REQUIRED TASK: Write out the items below verbatim, starting at their very first line and ending with the line containing "10: (116, 54)". Copy nothing past that line.

DATA PROVIDED:

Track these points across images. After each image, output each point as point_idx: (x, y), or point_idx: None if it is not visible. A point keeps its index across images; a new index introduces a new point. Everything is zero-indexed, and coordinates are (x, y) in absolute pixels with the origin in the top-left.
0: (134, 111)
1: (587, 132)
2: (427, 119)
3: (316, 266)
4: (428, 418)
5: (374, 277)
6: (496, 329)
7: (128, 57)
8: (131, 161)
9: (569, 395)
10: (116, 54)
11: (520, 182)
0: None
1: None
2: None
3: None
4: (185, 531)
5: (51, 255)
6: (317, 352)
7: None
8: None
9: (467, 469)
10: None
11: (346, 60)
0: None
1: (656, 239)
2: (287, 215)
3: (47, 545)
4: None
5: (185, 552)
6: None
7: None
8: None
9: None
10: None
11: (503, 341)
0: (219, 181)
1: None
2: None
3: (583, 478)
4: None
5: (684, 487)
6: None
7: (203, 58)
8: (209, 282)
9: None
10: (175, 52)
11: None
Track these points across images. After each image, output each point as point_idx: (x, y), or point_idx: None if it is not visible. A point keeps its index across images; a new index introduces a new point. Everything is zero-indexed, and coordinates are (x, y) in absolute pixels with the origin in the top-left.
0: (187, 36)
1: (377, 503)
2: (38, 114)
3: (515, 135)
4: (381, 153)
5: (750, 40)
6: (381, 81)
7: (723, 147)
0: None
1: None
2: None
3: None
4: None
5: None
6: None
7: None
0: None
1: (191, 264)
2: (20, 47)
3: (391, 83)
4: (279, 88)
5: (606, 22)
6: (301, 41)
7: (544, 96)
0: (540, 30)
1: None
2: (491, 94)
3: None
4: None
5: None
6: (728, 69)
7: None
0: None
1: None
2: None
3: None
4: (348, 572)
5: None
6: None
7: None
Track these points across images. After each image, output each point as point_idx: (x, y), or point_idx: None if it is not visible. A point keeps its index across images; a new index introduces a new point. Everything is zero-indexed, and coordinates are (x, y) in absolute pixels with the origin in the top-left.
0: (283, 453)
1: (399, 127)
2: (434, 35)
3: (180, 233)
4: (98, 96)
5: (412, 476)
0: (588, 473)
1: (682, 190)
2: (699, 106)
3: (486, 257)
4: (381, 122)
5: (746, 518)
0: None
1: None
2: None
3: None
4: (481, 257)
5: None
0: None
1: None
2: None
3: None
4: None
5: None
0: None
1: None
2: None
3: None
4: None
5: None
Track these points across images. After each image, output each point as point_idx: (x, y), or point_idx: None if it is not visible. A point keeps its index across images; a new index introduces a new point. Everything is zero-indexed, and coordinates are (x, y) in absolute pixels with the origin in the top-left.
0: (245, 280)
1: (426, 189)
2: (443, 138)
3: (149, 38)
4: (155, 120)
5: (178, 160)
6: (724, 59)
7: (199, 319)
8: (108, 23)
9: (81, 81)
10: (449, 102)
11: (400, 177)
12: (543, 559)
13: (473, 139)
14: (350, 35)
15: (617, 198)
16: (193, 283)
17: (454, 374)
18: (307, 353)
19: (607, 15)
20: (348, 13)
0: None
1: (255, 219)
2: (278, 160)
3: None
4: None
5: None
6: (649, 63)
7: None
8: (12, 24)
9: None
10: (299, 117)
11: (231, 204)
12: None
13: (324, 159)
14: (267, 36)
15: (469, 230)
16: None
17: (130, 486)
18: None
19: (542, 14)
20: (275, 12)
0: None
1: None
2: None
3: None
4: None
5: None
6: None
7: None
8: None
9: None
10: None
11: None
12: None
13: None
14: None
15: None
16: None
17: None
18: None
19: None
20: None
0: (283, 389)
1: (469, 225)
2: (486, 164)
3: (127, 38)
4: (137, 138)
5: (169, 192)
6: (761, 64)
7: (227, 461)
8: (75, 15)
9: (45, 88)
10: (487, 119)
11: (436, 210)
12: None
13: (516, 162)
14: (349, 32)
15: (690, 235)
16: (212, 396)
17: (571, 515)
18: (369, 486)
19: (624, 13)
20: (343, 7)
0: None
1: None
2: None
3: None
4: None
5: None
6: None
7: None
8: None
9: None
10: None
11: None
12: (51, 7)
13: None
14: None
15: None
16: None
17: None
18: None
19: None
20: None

EXERCISE RESPONSE:
Track these points across images. After each image, output each point as point_idx: (x, y), or point_idx: None if it is not visible. A point keeps its index across images; a new index introduces a new point. Everything is zero-indexed, and coordinates are (x, y) in absolute pixels with the origin in the top-left.
0: (134, 111)
1: (587, 132)
2: (427, 119)
3: (316, 266)
4: (428, 418)
5: (374, 277)
6: (496, 329)
7: (128, 57)
8: (131, 161)
9: (569, 395)
10: (116, 54)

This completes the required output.